Mason nails Simopath:
An unashamedly twee early concept album, The Story of Simon Simopath . . . sounds, like most rock concept albums, like a collection of unconnected songs forced together by the story written in the liner notes. Ignoring the rather silly story (something about a boy who wishes he could fly), what’s left is a regrettably brief but uniformly solid set of well-constructed psych-pop tunes with attractive melodies and rich, semi-orchestrated arrangements.
As does Jim Wirth:
A head-shop fairytale, it charts the adventures of a depressed youngster who finds happiness on the far side of the cosmos after becoming a space pilot, its monstrous tweeness mitigated by brilliant, primary-coloured songs . . . .

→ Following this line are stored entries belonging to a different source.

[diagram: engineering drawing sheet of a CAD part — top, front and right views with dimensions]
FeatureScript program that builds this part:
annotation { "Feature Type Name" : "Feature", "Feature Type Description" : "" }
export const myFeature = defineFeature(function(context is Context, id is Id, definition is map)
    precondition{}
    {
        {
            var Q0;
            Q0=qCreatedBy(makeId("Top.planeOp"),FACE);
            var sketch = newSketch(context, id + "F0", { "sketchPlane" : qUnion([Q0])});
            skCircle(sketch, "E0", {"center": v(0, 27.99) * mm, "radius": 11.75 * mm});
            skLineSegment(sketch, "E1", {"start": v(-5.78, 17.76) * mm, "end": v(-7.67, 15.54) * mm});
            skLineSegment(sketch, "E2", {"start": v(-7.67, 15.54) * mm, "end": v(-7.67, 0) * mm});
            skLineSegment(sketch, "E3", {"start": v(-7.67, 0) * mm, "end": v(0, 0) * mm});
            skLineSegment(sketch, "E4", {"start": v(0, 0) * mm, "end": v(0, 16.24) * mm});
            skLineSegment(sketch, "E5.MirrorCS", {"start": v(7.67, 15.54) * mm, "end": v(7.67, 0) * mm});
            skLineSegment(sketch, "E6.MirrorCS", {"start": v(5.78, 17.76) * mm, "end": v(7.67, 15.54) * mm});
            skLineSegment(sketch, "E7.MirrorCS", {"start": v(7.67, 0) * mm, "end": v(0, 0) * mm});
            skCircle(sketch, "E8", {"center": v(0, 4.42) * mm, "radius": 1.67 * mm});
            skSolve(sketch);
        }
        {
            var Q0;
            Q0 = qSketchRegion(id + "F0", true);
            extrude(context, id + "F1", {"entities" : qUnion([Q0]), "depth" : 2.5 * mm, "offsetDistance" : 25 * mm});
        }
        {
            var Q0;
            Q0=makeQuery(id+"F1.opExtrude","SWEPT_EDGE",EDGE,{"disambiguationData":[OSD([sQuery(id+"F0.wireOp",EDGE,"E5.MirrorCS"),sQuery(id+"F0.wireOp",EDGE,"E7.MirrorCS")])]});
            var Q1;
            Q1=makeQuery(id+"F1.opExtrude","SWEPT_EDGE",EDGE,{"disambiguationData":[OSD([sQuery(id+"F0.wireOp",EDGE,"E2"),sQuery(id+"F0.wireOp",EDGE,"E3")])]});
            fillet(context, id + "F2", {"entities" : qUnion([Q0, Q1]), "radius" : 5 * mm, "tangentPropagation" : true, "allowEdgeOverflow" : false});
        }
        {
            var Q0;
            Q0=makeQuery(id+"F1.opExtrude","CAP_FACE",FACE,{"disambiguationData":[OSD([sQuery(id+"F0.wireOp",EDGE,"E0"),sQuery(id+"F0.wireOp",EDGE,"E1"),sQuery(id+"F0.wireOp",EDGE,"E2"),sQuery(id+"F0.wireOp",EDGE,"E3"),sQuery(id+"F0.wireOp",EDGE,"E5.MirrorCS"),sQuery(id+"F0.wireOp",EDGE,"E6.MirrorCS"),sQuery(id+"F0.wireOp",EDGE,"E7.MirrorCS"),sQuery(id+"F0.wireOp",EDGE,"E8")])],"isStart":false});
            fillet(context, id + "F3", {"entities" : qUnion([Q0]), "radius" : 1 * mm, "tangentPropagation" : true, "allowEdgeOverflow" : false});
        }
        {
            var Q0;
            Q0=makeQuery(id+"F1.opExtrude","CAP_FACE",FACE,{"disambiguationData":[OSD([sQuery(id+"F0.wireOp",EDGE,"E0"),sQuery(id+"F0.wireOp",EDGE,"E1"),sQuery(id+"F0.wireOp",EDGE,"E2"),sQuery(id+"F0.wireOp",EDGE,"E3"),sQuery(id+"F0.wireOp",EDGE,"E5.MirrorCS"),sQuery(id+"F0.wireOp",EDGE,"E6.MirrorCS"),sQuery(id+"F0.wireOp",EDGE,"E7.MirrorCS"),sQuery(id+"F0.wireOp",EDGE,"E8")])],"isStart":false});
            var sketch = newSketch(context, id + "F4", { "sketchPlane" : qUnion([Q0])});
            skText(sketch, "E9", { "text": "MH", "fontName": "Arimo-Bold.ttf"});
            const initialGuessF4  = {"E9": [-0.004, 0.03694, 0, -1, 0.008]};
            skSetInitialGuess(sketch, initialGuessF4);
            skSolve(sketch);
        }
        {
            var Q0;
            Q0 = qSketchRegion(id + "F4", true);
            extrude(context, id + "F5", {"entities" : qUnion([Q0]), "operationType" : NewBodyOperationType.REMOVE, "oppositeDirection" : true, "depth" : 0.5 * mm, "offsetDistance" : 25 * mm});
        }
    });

Wirth notes that “Pentecost Hotel” is the “lush centrepiece” of Simopath, “promis[ing] a refuge for ‘people with a passport of insanity’, a moving exemplar of how Nirvana hinted at emotional fragility behind their crushed-velvet wall of sound.” And Melanie Blue’s liner notes to the CD reissue of Simopath effuses that “‘Pentecost Hotel’ boast[s] a superb orchestral score . . . combining a haunting melody with a sing-a-long chorus — perfect pop!” Yes, yes it is. But, as Blue’s notes note, “No dice! Radio One was having none of it — although over in Europe sales were much better.”
I would have loved to see a mash-up of the two Nirvanas. Imagine Cobain setting “Pentecost Hotel”‘s lyrics to music!